Current Projects

LDC is involved in a number of projects that support language education, research and technology development.

AIDA (Active Interpretation of Disparate Alternatives) (DARPA)

AIDA’s goal is to develop a multi-hypothesis semantic engine that generates explicit alternative interpretations of events, situations and trends from a variety of unstructured sources. LDC supports AIDA by collecting, creating and annotating multimodal linguistic resources in multiple languages.

COVID-19 Research

Data developed by LDC in the DARPA LORELEI program is available under a special no-cost license for COVID-19 research.

KAIROS (Knowledge-directed Artificial Intelligence Reasoning Over Schemas) (DARPA)
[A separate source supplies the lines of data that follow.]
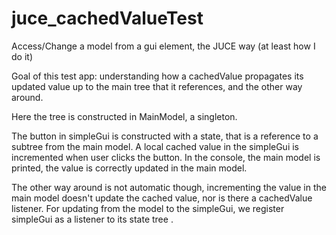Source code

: # juce_cachedValueTest
Access/Change a model from a gui element, the JUCE way (at least how I do it)


 Goal of this test app:
 understanding how a cachedValue propagates its updated value
 up to the main tree that it references, and the other way around.
 
 Here the tree is constructed in MainModel, a singleton.
 
 The button in simpleGui is constructed with a state, that is a reference to
 a subtree from the main model. A local cached value in the simpleGui is incremented
 when user clicks the button. In the console, the main model is printed,
 the value is correctly updated in the main model.
 
 The other way around is not automatic though, incrementing the value in the main model
 doesn't update the cached value, nor is there a cachedValue listener.
 For updating from the model to the simpleGui, we register simpleGui as a listener to its state tree .
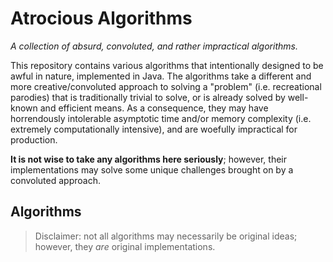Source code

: # Atrocious Algorithms
*A collection of absurd, convoluted, and rather impractical algorithms.*

This repository contains various algorithms that intentionally designed to be awful in nature, implemented in Java. The algorithms take a different and more creative/convoluted approach to solving a "problem" (i.e. recreational parodies) that is traditionally trivial to solve, or is already solved by well-known and efficient means. As a consequence, they may have horrendously intolerable asymptotic time and/or memory complexity (i.e. extremely computationally intensive), and are woefully impractical for production.

**It is not wise to take any algorithms here seriously**; however, their implementations may solve some unique challenges brought on by a convoluted approach.

## Algorithms

> Disclaimer: not all algorithms may necessarily be original ideas; however, they *are* original implementations.
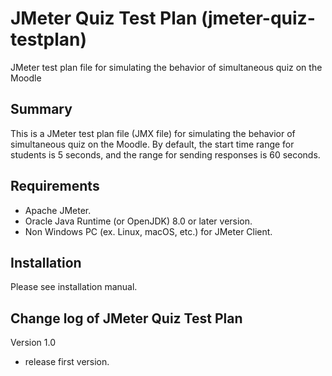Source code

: # JMeter Quiz Test Plan (jmeter-quiz-testplan)
JMeter test plan file for simulating the behavior of simultaneous quiz on the Moodle

Summary
------

This is a JMeter test plan file (JMX file) for simulating the behavior of simultaneous quiz on the Moodle.
By default, the start time range for students is 5 seconds, and the range for sending responses is 60 seconds.

Requirements
------
* Apache JMeter.
* Oracle Java Runtime (or OpenJDK) 8.0 or later version.
* Non Windows PC (ex. Linux, macOS, etc.) for JMeter Client.

Installation
------

Please see installation manual.

Change log of JMeter Quiz Test Plan
------

Version 1.0 

* release first version.
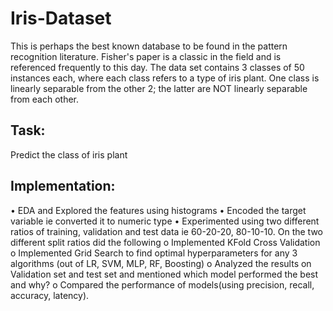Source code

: # Iris-Dataset

This is perhaps the best known database to be found in the pattern recognition literature. Fisher's paper is a classic in the field and is referenced frequently to this day. The data set contains 3 classes of 50 instances each, where each class refers to a type of iris plant. One class is linearly separable from the other 2; the latter are NOT linearly separable from each other.

## Task:
Predict the class of iris plant

## Implementation:
• EDA and Explored the features using histograms
• Encoded the target variable ie converted it to numeric type
• Experimented using two different ratios of training, validation and test data ie 60-20-20, 
80-10-10. On the two different split ratios did the following
o Implemented KFold Cross Validation
o Implemented Grid Search to find optimal hyperparameters for any 3 algorithms
(out of LR, SVM, MLP, RF, Boosting)
o Analyzed the results on Validation set and test set and mentioned which model
performed the best and why?
o Compared the performance of models(using precision, recall, accuracy, latency). 
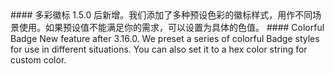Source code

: <cn>
#### 多彩徽标
1.5.0 后新增。我们添加了多种预设色彩的徽标样式，用作不同场景使用。如果预设值不能满足你的需求，可以设置为具体的色值。
</cn>

<us>
#### Colorful Badge
New feature after 3.16.0. We preset a series of colorful Badge styles for use in different situations. You can also set it to a hex color string for custom color.
</us>
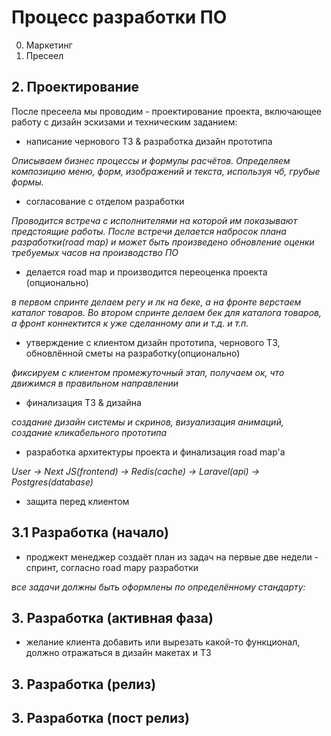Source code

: # Процесс разработки ПО

0. Маркетинг
1. Пресеел
## 2. Проектирование
После пресеела мы проводим - проектирование проекта, включающее работу с дизайн эскизами и техническим заданием:
- написание чернового ТЗ & разработка дизайн прототипа

*Описываем бизнес процессы и формулы расчётов. Определяем композицию меню, форм, изображений и текста, используя чб, грубые формы.*

- согласование с отделом разработки
   
*Проводится встреча с исполнителями на которой им показывают предстоящие работы. После встречи делается набросок плана разработки(road map) и может быть произведено обновление оценки требуемых часов на производство ПО*

- делается road map и производится переоценка проекта (опционально)

*в первом спринте делаем регу и лк на беке, а на фронте верстаем каталог товаров. Во втором спринте делаем бек для каталога товаров, а фронт коннектится к уже сделанному апи и т.д. и т.п.*
 
- утверждение с клиентом дизайн прототипа, чернового ТЗ, обновлённой сметы на разработку(опционально)

*фиксируем с клиентом промежуточный этап, получаем ок, что движимся в правильном направлении*

- финализация ТЗ & дизайна
  
*создание дизайн системы и скринов, визуализация анимаций, создание кликабельного прототипа*

- разработка архитектуры проекта и финализация road map'а

*User -> Next JS(frontend) -> Redis(cache) -> Laravel(api) -> Postgres(database)*  

- защита перед клиентом

## 3.1 Разработка (начало)
- проджект менеджер создаёт план из задач на первые две недели - спринт, согласно road mapy разработки

*все задачи должны быть оформлены по определённому стандарту:*



## 3. Разработка (активная фаза)
- желание клиента добавить или вырезать какой-то функционал, должно отражаться в дизайн макетах и ТЗ
## 3. Разработка (релиз)
## 3. Разработка (пост релиз)
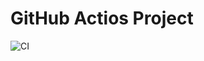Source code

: # GitHub Actios Project

![CI](https://github.com/demargorn/gh-actions-project/actions/workflows/web.yml/badge.svg)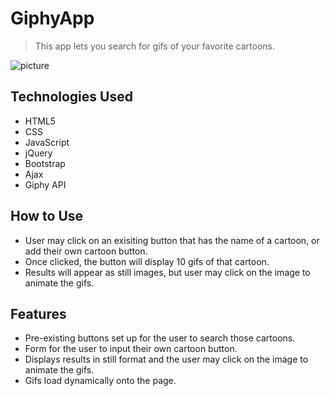 # GiphyApp
> This app lets you search for gifs of your favorite cartoons.

![picture](public/assets/test5.png)

## Technologies Used

- HTML5
- CSS
- JavaScript
- jQuery
- Bootstrap
- Ajax
- Giphy API

## How to Use

- User may click on an exisiting button that has the name of a cartoon, or add their own cartoon button.
- Once clicked, the button will display 10 gifs of that cartoon.
- Results will appear as still images, but user may click on the image to animate the gifs.

## Features

- Pre-existing buttons set up for the user to search those cartoons.
- Form for the user to input their own cartoon button.
- Displays results in still format and the user may click on the image to animate the gifs.
- Gifs load dynamically onto the page.
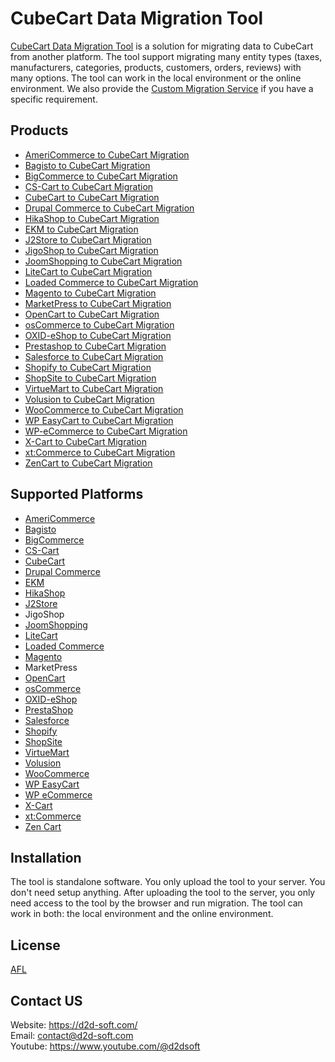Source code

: 
# CubeCart Data Migration Tool
[CubeCart Data Migration Tool](https://d2d-soft.com/21-cubecart-migration) is a solution for migrating data to CubeCart from another platform. The tool support migrating many entity types (taxes, manufacturers, categories, products, customers, orders, reviews) with many options. The tool can work in the local environment or the online environment. We also provide the [Custom Migration Service](http://d2d-soft.com/migration-services/296-data-migration-customization.html) if you have a specific requirement. 

## Products
- [AmeriCommerce to CubeCart Migration](https://d2d-soft.com/cubecart-migration/765-7243-americommerce-to-cubecart-migration-tool.html#/72-entities-1000)
- [Bagisto to CubeCart Migration](https://d2d-soft.com/cubecart-migration/931-8951-bagisto-to-cubecart-migration-tool.html#/72-entities-1000)
- [BigCommerce to CubeCart Migration](https://d2d-soft.com/cubecart-migration/411-1662-bigcommerce-to-cubecart-migration-tool.html#/72-entities-1000)
- [CS-Cart to CubeCart Migration](https://d2d-soft.com/cs-cart-migration/309-1312-cs-cart-to-cs-cart-migration-tool.html)
- [CubeCart to CubeCart Migration](https://d2d-soft.com/cs-cart-migration/310-1317-cubecart-to-cs-cart-migration-tool.html)
- [Drupal Commerce to CubeCart Migration](https://d2d-soft.com/cs-cart-migration/357-drupal-commerce-to-cs-cart-migration-service.html)
- [HikaShop to CubeCart Migration](https://d2d-soft.com/cubecart-migration/455-1872-hikashop-to-cubecart-migration-tool.html#/72-entities-1000)
- [EKM to CubeCart Migration](https://d2d-soft.com/cubecart-migration/819-7795-ekm-to-cubecart-migration-tool.html#/72-entities-1000)
- [J2Store to CubeCart Migration](https://d2d-soft.com/cubecart-migration/498-2067-j2store-to-cubecart-migration-tool.html#/72-entities-1000)
- [JigoShop to CubeCart Migration](https://d2d-soft.com/cubecart-migration/538-2252-jigoshop-to-cubecart-migration-tool.html#/72-entities-1000)
- [JoomShopping to CubeCart Migration](https://d2d-soft.com/cubecart-migration/588-2492-joomshopping-to-cubecart-migration-tool.html#/72-entities-1000)
- [LiteCart to CubeCart Migration](https://d2d-soft.com/cubecart-migration/873-8357-litecart-to-cubecart-migration-tool.html#/72-entities-1000)
- [Loaded Commerce to CubeCart Migration](https://d2d-soft.com/cs-cart-migration/311-1322-loaded-to-cs-cart-migration-tool.html)
- [Magento to CubeCart Migration](https://d2d-soft.com/cs-cart-migration/312-1327-magento-to-cs-cart-migration-tool.html)
- [MarketPress to CubeCart Migration](https://d2d-soft.com/cubecart-migration/563-2372-marketpress-to-cubecart-migration-tool.html#/72-entities-1000)
- [OpenCart to CubeCart Migration](https://d2d-soft.com/cs-cart-migration/313-1332-opencart-to-cs-cart-migration-tool.html)
- [osCommerce to CubeCart Migration](https://d2d-soft.com/cs-cart-migration/314-1337-oscommerce-to-cs-cart-migration-tool.html)
- [OXID-eShop to CubeCart Migration](https://d2d-soft.com/cs-cart-migration/315-1342-oxid-eshop-to-cs-cart-migration-tool.html)
- [Prestashop to CubeCart Migration](https://d2d-soft.com/cs-cart-migration/316-1347-prestashop-to-cs-cart-migration-tool.html)
- [Salesforce to CubeCart Migration](https://d2d-soft.com/cubecart-migration/713-6682-salesforce-to-cubecart-migration-tool.html#/72-entities-1000)
- [Shopify to CubeCart Migration](https://d2d-soft.com/cubecart-migration/373-1482-shopify-to-cubecart-migration-tool.html#/72-entities-1000)
- [ShopSite to CubeCart Migration](https://d2d-soft.com/cubecart-migration/846-8071-shopsite-to-cubecart-migration-tool.html#/72-entities-1000)
- [VirtueMart to CubeCart Migration](https://d2d-soft.com/cs-cart-migration/317-1352-virtuemart-to-cs-cart-migration-tool.html)
- [Volusion to CubeCart Migration](https://d2d-soft.com/cubecart-migration/636-5879-volusion-to-cubecart-migration-tool.html#/72-entities-1000)
- [WooCommerce to CubeCart Migration](https://d2d-soft.com/cs-cart-migration/318-1357-woocommerce-to-cs-cart-migration-tool.html)
- [WP EasyCart to CubeCart Migration](https://d2d-soft.com/cubecart-migration/662-6154-wpeasycart-to-cubecart-migration-tool.html#/72-entities-1000)
- [WP-eCommerce to CubeCart Migration](https://d2d-soft.com/cs-cart-migration/319-1362-wp-ecommerce-to-cs-cart-migration-tool.html)
- [X-Cart to CubeCart Migration](https://d2d-soft.com/cs-cart-migration/320-1367-x-cart-to-cs-cart-migration-tool.html)
- [xt:Commerce to CubeCart Migration](https://d2d-soft.com/cs-cart-migration/321-1372-xtcommerce-to-cs-cart-migration-tool.html)
- [ZenCart to CubeCart Migration](https://d2d-soft.com/cs-cart-migration/322-1377-zencart-to-cs-cart-migration-tool.html)

## Supported Platforms
- [AmeriCommerce](https://www.americommerce.com/)
- [Bagisto](https://bagisto.com/)
- [BigCommerce](https://www.bigcommerce.com/)
- [CS-Cart](https://www.cs-cart.com/)
- [CubeCart](https://www.cubecart.com/)
- [Drupal Commerce](https://drupalcommerce.org/)
- [EKM](https://www.ekm.com/)
- [HikaShop](https://www.hikashop.com/)
- [J2Store](https://www.j2store.org/)
- JigoShop
- [JoomShopping](https://extensions.joomla.org/extension/joomshopping/)
- [LiteCart](https://www.litecart.net/)
- [Loaded Commerce](https://loadedcommerce.com/)
- [Magento](https://magento.com/)
- MarketPress
- [OpenCart](https://www.opencart.com/)
- [osCommerce](https://www.oscommerce.com/)
- [OXID-eShop](https://www.oxid-esales.com)
- [PrestaShop](https://www.prestashop.com)
- [Salesforce](https://www.salesforce.com/)
- [Shopify](https://www.shopify.com/)
- [ShopSite](https://www.shopsite.com/)
- [VirtueMart](https://virtuemart.net/)
- [Volusion](https://volusion.com/)
- [WooCommerce](https://woocommerce.com/)
- [WP EasyCart](https://www.wpeasycart.com/)
- [WP eCommerce](https://wpecommerce.org/)
- [X-Cart](https://www.x-cart.com/)
- [xt:Commerce](https://www.xt-commerce.com/)
- [Zen Cart](https://www.zen-cart.com/)

## Installation
The tool is standalone software. You only upload the tool to your server. You don't need setup anything. After uploading the tool to the server, you only need access to the tool by the browser and run migration. The tool can work in both: the local environment and the online environment.

## License

[AFL](http://d2d-soft.com/license/AFL.txt)

## Contact US
Website: https://d2d-soft.com/ \
Email: contact@d2d-soft.com \
Youtube: https://www.youtube.com/@d2dsoft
KAIROS seeks to develop a schema-based AI system that can identify complex events and bring them to the attention of users. It aims to understand complex events described in multimedia inputs by developing a semi-automated system that identifies, links, and temporally sequences their subsidiary elements, the participants involved, as well as the complex event type. LDC supports KAIROS by collecting, creating and annotating linguistic resources in multiple languages.

LRE (Language Recognition Evaluation) (NIST)

LDC develops linguistic resources to support the NIST LRE series.

NIEUW (Novel Incentives and Workflows in Linguistic Data Collection and Annotation) (NSF)

NIEUW is an LDC project supported by an NSF CISE Research Infrastructure planning grant. The goal is to build a framework to develop multilingual language resources employing crowdsourcing techniques proven to work in multiple scientific disciplines. 

OpenMT (Machine Translation) (NIST)

LDC supports the NIST Open Machine Translation (OpenMT) Evaluation series by developing test sets in multiple languages and genres and by sharing linguistic resources developed in other programs including DARPA GALE and TIDES. The objective of the OpenMT evaluation series is to support research in machine translation (MT) technologies -- technologies that translate text between human languages -- and to advance the state of the art in the MT field. Input may include all forms of text. The goal is for the output to be an adequate and fluent translation of the original.

SRE (Speaker Recognition Evaluation) (NIST)

LDC develops linguistic resources to support the NIST Speaker Recognition Evaluation (SRE) series.